1. We weave a thread of self-reliance into a sturdy fabric of interdependence. By respecting the law, we reinforce impersonal justice. By competing intensely and fairly in an impersonal global market, we raise our standard of living through specialization and innovation. By upholding Constitutional principles for limited government, we sustain our individual freedom.
I am not sure I have grasped what it all means.
2. We are creative and pro-active in helping one another. We do not have the patience to wait for government, nor do we want to be lulled into passivity by the promise of government. Instead, to solve those problems that require collective action, we form voluntary associations, including civic groups, corporations, clubs, standards-setting bodies, consumer information services, and charitable foundations.
3. Government must be kept in its place. We hold government officials to high standards of competence, honesty, and fairness. However, we do not confuse government with family. We do not confuse government with religion. We do not confuse government with business. We are conscious that any expansion of government responsibility, however well-intended, crowds out those institutions that are the true bulwark of our society.
I disagree with the last sentence. Many expansions of government, for instance tax incentives and foundation law, boost civil society. Relative to current political debates, however, I am on Arnold’s side.
4. We celebrate the successes of others. We are glad when an entrepreneur becomes wealthy by finding a way to fill a customer need. We are glad when an immigrant family climbs the ladder of success. We are glad when people living in other countries make economic progress and spur us to innovate and improve.
5. Government cannot legislate morality, but it does mess with the incentives. Those incentives should never be tilted against the institution of the family whose mission is to raise children to be fine, upstanding citizens.
I don’t think all incentives should favor families, for instance higher education should be priced, unlike in much of Europe, and divorce should be fairly easy.
6. We maintain an ongoing conversation about morality and ethics. This conversation is informed by the Ten Commandments and Biblical scripture. It is informed by the Declaration of Independence, the Gettysburg Address, and Dr. Martin Luther King’s "I have a dream" speech. It is vital to continue the conversation, even when consensus is difficult.
The Ten Commandments are pretty tricky, first there are eleven of them presented in the Bible, second they are presented in three different versions, third I would consider worshipping graven idols.

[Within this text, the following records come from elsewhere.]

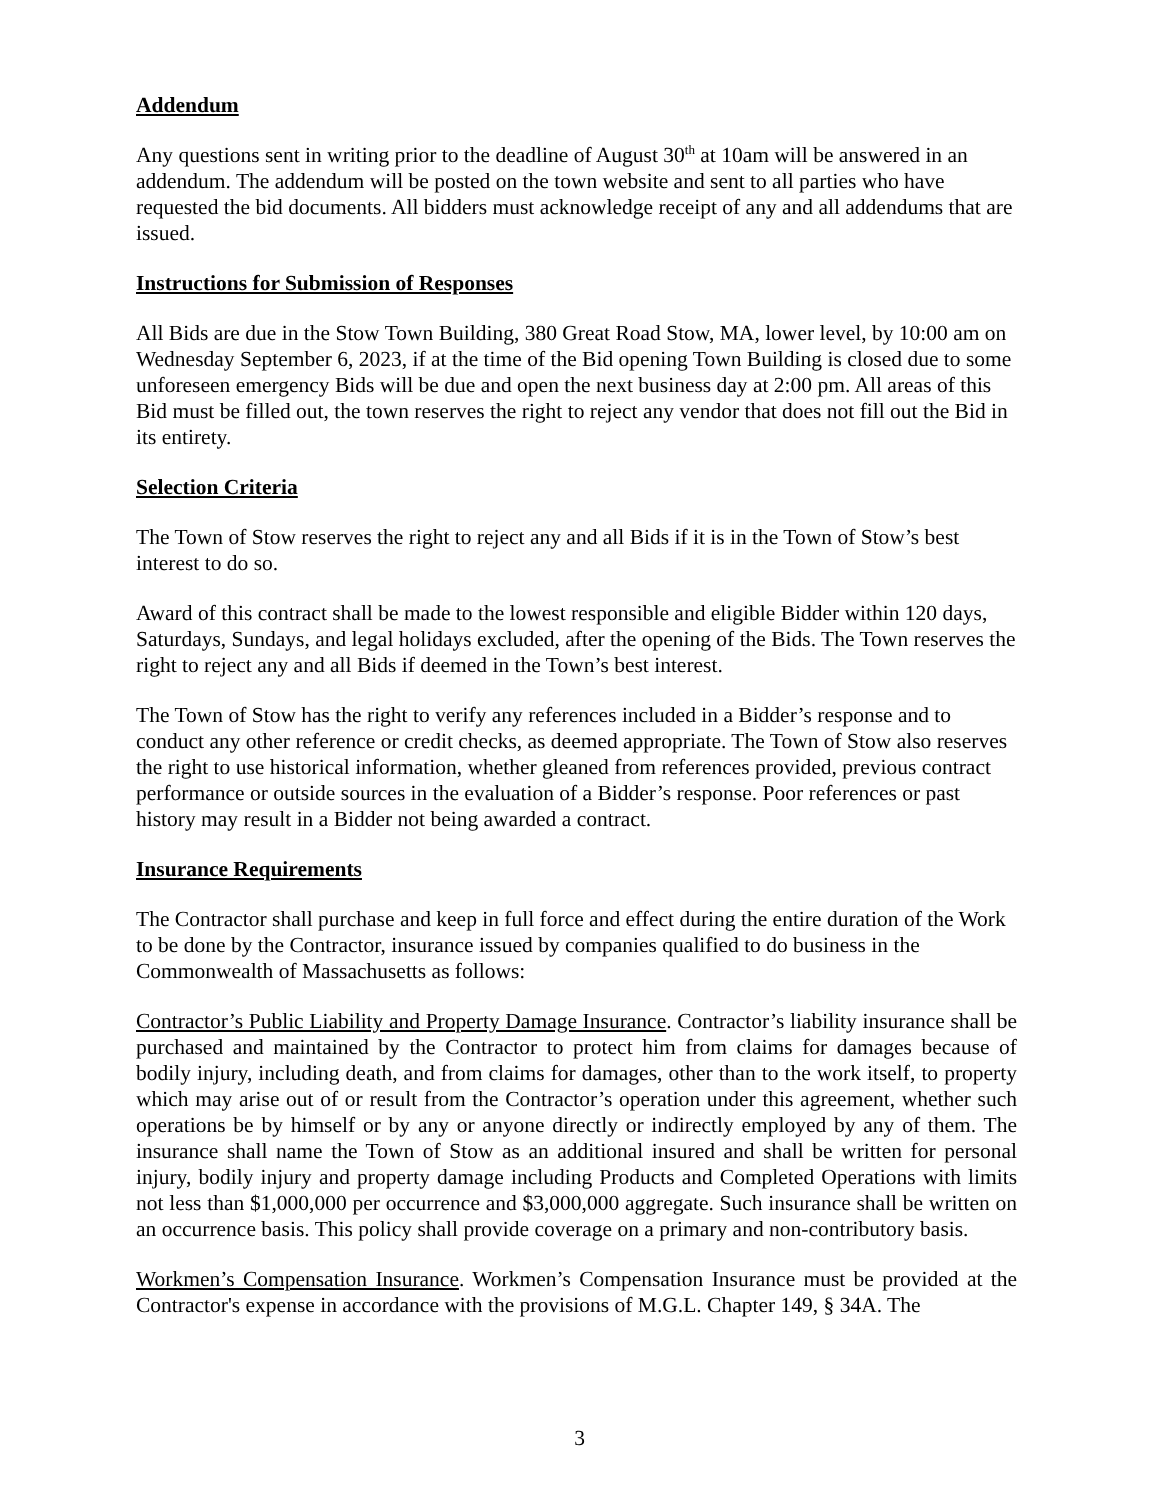Addendum
Any questions sent in writing prior to the deadline of August 30<sup>th</sup> at 10am will be answered in an addendum. The addendum will be posted on the town website and sent to all parties who have requested the bid documents. All bidders must acknowledge receipt of any and all addendums that are issued.
Instructions for Submission of Responses
All Bids are due in the Stow Town Building, 380 Great Road Stow, MA, lower level, by 10:00 am on Wednesday September 6, 2023, if at the time of the Bid opening Town Building is closed due to some unforeseen emergency Bids will be due and open the next business day at 2:00 pm. All areas of this Bid must be filled out, the town reserves the right to reject any vendor that does not fill out the Bid in its entirety.
Selection Criteria
The Town of Stow reserves the right to reject any and all Bids if it is in the Town of Stow’s best interest to do so.
Award of this contract shall be made to the lowest responsible and eligible Bidder within 120 days, Saturdays, Sundays, and legal holidays excluded, after the opening of the Bids. The Town reserves the right to reject any and all Bids if deemed in the Town’s best interest.
The Town of Stow has the right to verify any references included in a Bidder’s response and to conduct any other reference or credit checks, as deemed appropriate. The Town of Stow also reserves the right to use historical information, whether gleaned from references provided, previous contract performance or outside sources in the evaluation of a Bidder’s response. Poor references or past history may result in a Bidder not being awarded a contract.
Insurance Requirements
The Contractor shall purchase and keep in full force and effect during the entire duration of the Work to be done by the Contractor, insurance issued by companies qualified to do business in the Commonwealth of Massachusetts as follows:
Contractor’s Public Liability and Property Damage Insurance. Contractor’s liability insurance shall be purchased and maintained by the Contractor to protect him from claims for damages because of bodily injury, including death, and from claims for damages, other than to the work itself, to property which may arise out of or result from the Contractor’s operation under this agreement, whether such operations be by himself or by any or anyone directly or indirectly employed by any of them. The insurance shall name the Town of Stow as an additional insured and shall be written for personal injury, bodily injury and property damage including Products and Completed Operations with limits not less than $1,000,000 per occurrence and $3,000,000 aggregate. Such insurance shall be written on an occurrence basis. This policy shall provide coverage on a primary and non-contributory basis.
Workmen’s Compensation Insurance. Workmen’s Compensation Insurance must be provided at the Contractor's expense in accordance with the provisions of M.G.L. Chapter 149, § 34A. The
3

7. Like new businesses, new moral ideals can revitalize our society, even though many of them fail. For example, we recognize that we are a better people without racial segregation or barriers to the education and career opportunities for women. However, we judge some social experiments to be failures, including eugenics, Communism, and nihilistic cultural relativism.
A mouthful. What about non-nihilistic cultural relativism? Does that have a place? Do arranged Indian marriages count as eugenics?
8. Our ideology does not have to be sustained by military suppression. Although it can inspire people to fight against tyranny, ultimately our ideology allows us to live in peace.
What is "military suppression"? The U.S. military should not have to suppress American citizens but it should try to prevent China from taking over Taiwan. I doubt if permanent peace is possible, though I wish it were.
9. We believe that people all over the world yearn for liberty, and for them we stand as a beacon and a champion. But we recognize that freedom is not ours to give when community leaders are not ready to seize the opportunity that it offers.
I am never sure how many people really yearn for liberty. I wish more of them did.
10. When foreign leaders issue threats against us, we take them at their word and act accordingly.
I am not sure words are the best way of reading true intentions. Many threats are issued for domestic consumption, or are best ignored. Some real villains stay pretty silent.
This is Tyler answering, by the way, not Tyrone. I feel what is missing is a more explicit platform about the importance of long-run economic growth, plus there should be greater consideration given to dealing with catastrophic events such as pandemics, natural disasters, nuclear terrorism, and so on.